_Data:_
┄┄┄┄┄┄┄┄┄┄
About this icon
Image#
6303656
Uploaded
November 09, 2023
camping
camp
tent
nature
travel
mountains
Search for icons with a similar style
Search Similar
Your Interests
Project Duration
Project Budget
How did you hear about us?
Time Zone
┄┄┄┄┄┄┄┄┄┄
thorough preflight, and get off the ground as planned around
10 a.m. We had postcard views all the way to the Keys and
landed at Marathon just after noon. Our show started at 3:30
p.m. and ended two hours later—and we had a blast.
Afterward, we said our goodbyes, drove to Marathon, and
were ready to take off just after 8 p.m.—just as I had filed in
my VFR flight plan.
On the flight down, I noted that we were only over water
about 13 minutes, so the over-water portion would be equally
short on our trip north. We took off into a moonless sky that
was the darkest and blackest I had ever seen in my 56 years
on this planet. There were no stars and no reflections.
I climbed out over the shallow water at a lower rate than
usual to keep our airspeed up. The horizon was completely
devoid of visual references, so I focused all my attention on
┄┄┄┄┄┄┄┄┄┄
The lines you need are those containing "were"; find them in the records and copy them.

were ready to take off just after 8 p.m.—just as I had filed in
On the flight down, I noted that we were only over water
on this planet. There were no stars and no reflections.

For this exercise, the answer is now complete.